Western Digital is known to be a good brand as well as seagate. The two now, are one as they merged earlier this year. The fact is most hard drives on the market today are very reliable as hard drives has been produced since the 1960s. Heat is the #1 killer of drives.
 
Tedster said:
The two now, are one as they merged earlier this year.
Huh? I think you are referring to Seagate & Maxtor. Quantum merged with Maxtor awhile back, so I guess you could throw Quantum in there too. :)

is that a good brand or are there more reliable ones?
Good as in "well known", sure... WD is one of the most recognizable brands. Good as in performance - sure - WD has (almost) always been a solid performer. Good as in reliability? Who knows...
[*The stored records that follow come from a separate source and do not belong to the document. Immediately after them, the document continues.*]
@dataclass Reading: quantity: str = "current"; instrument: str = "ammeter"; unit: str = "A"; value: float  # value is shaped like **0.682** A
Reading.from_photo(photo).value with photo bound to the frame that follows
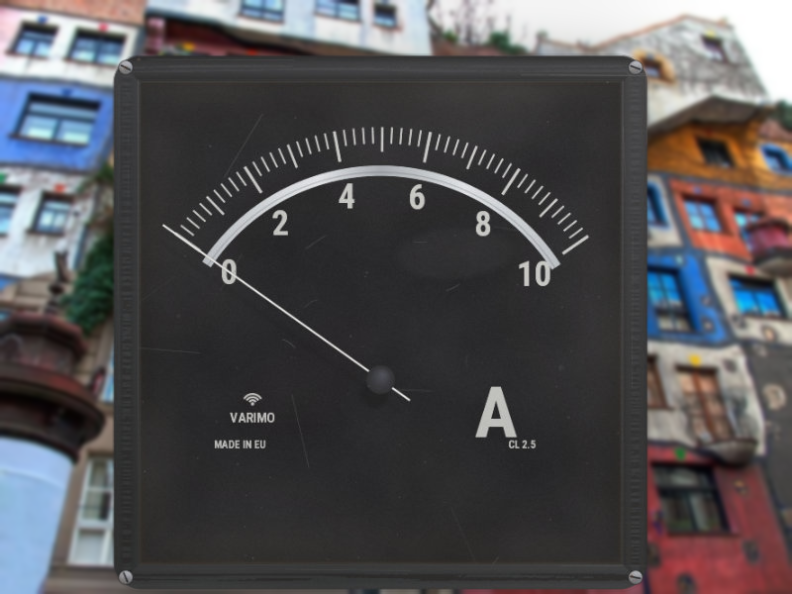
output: **0** A
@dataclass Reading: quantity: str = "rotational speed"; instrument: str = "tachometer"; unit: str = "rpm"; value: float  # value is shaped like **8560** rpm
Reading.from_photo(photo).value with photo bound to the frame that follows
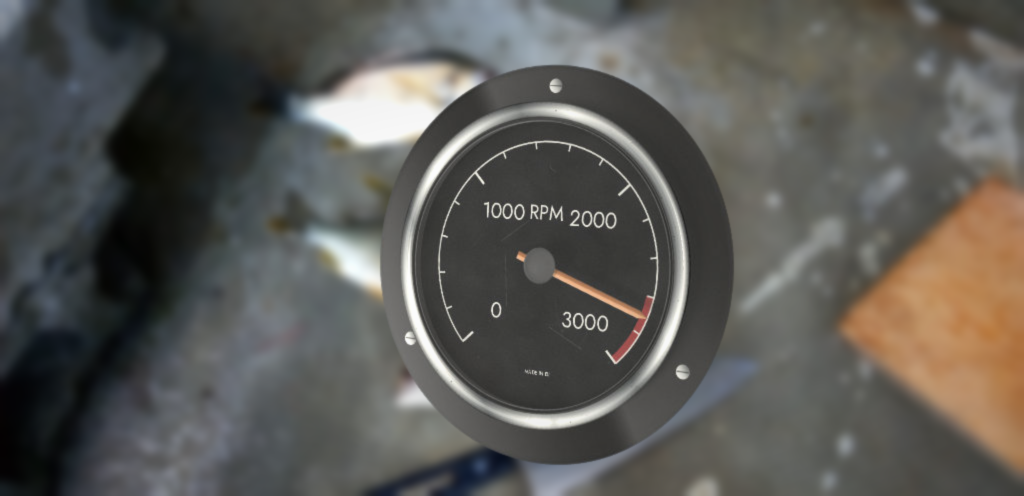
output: **2700** rpm
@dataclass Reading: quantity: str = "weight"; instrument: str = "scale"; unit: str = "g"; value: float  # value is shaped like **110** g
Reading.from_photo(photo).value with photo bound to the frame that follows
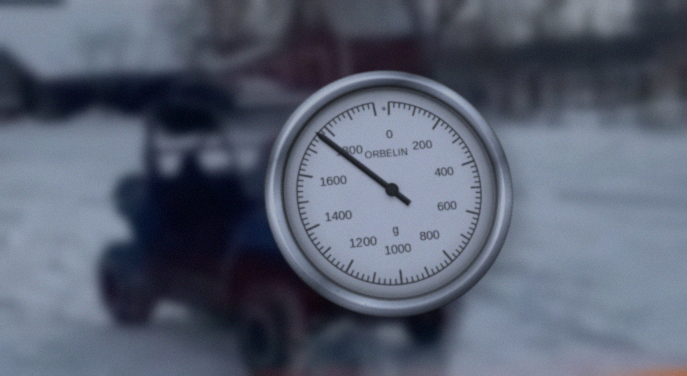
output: **1760** g
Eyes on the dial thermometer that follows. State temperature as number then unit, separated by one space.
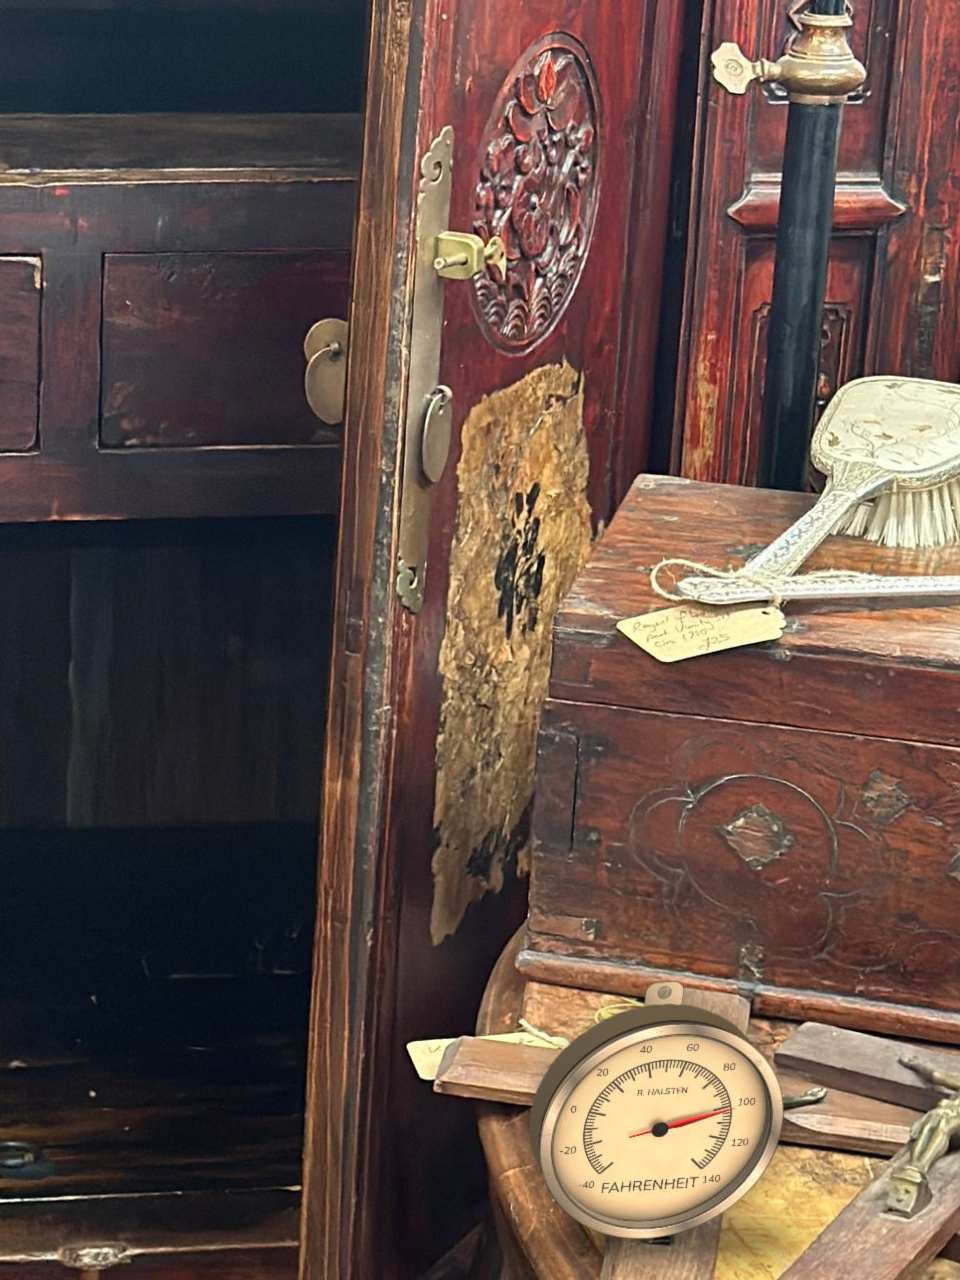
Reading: 100 °F
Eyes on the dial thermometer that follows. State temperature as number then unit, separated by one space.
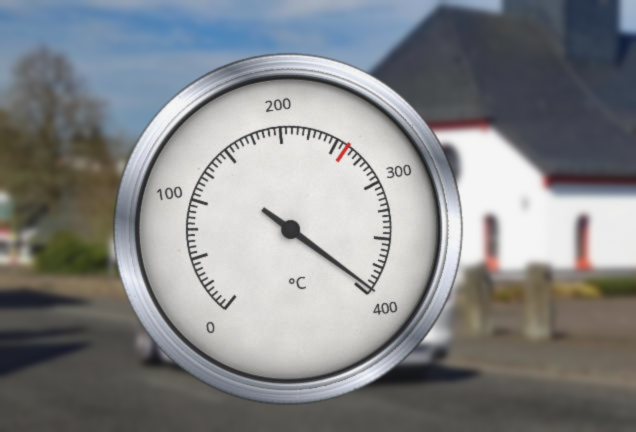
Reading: 395 °C
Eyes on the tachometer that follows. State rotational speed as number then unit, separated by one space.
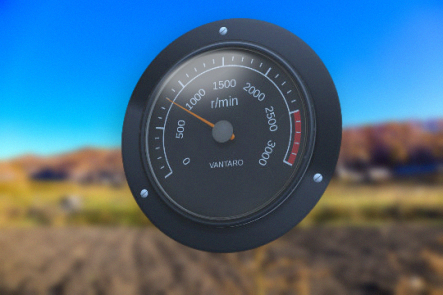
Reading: 800 rpm
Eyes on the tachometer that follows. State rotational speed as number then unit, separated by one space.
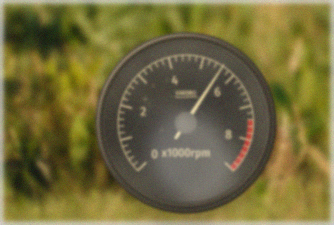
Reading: 5600 rpm
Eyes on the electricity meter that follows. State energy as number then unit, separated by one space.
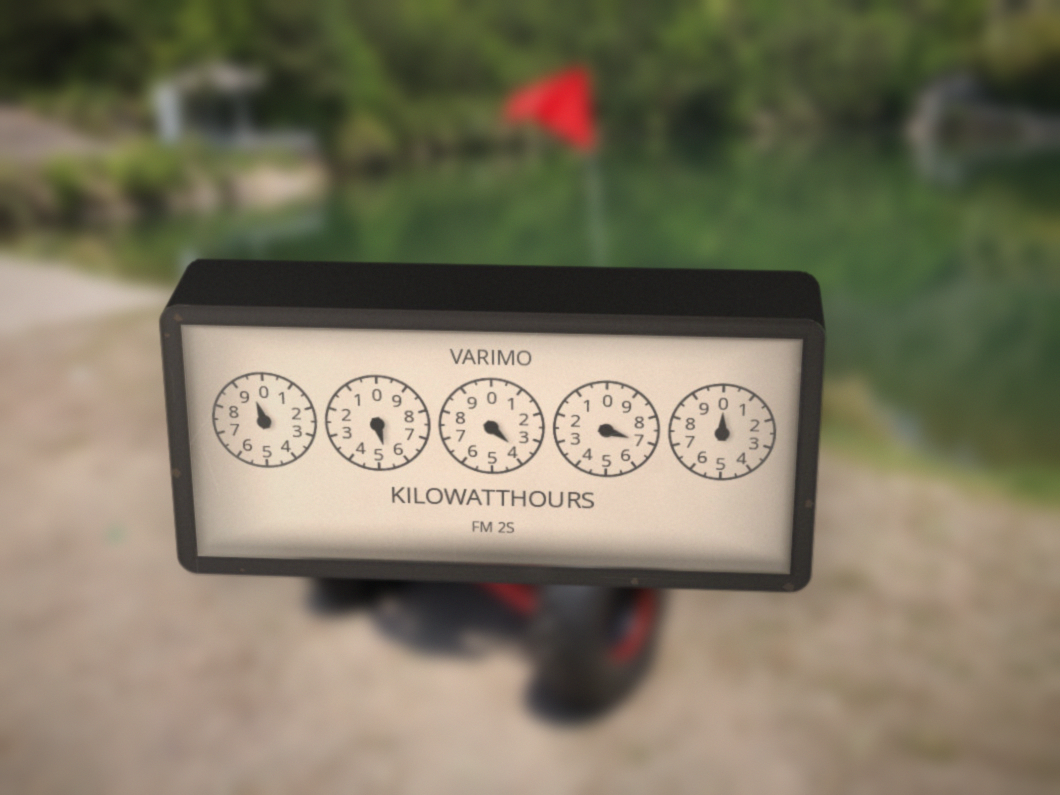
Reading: 95370 kWh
Any mechcnical drive is prone to failure, no matter how well designed they are. Seagate is well known for being reliable, but who is to say they are any more reliable than say, Hitachi. I personally haven't seen any empirical data that proves one brand is more reliable than the other but their advertising campaign and success in the server market plants the seed of belief. ;) Seagate also has that 5 year warranty which is kind of like putting your money where you mouth is and for that reason, I might be inclined to choose Seagate, just for the warranty. :)
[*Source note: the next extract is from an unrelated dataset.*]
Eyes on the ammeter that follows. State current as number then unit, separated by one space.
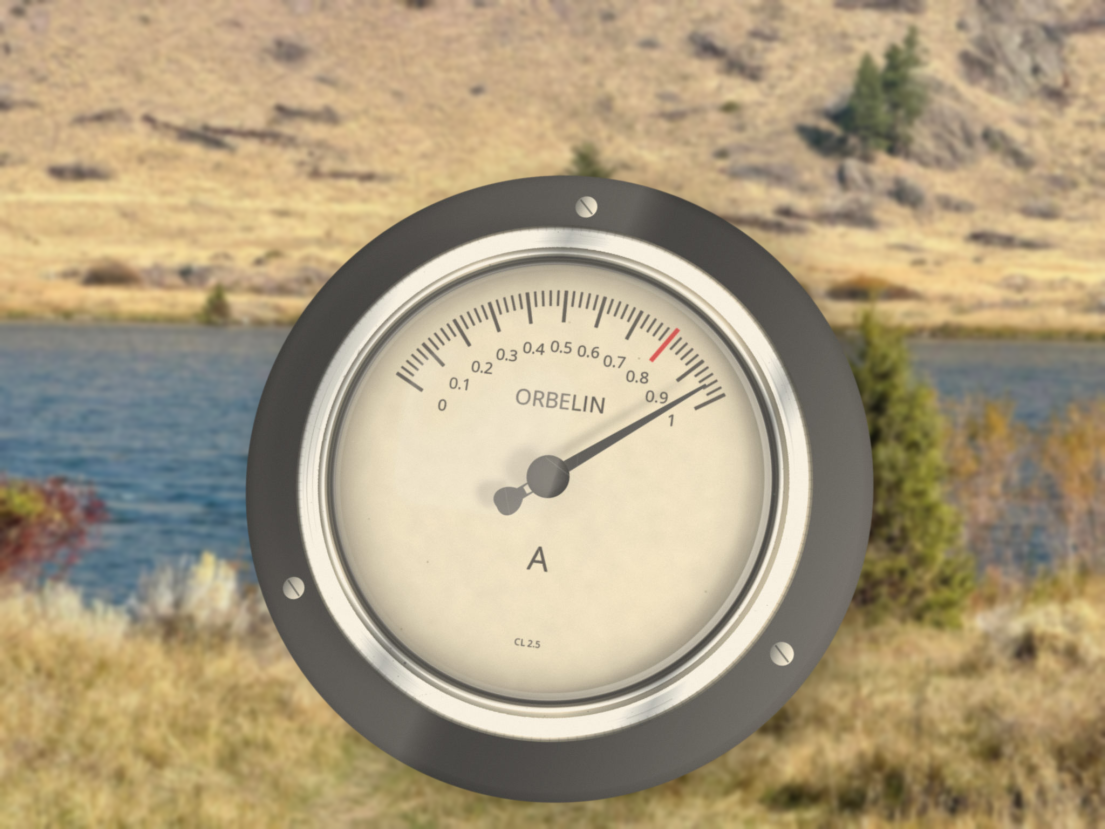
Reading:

If you're looking for the fastest drives, WD's Raptors are choice. The next step down are those perpendicular recording drives by Seagate, I'm betting.
 
I've had bad luck with Hitachi. Deathstar and the click of death...I'll stick with Western Digital or Seagate.
 
I have a maxtor and have had great success

no crashes, etc. although im due for a new one its dated....120 gig of storage just isnt what the kiddies are doing these days. time for more space
 
good is relative term
a good drive is any drive that keeps running or runs a looong time :years
if you want to envest in long term data storage scsi is the only way to go
if not retail seagate, WD or maxtor will be fine if you go with fast servo put a fan on it.
maintenance key to long life
I have 5, 6 and 2 year old maxtors running fine
main system uses 8 scsi's all seagate cept 1 ,4 are over 3 years old, 2 are 2 years old.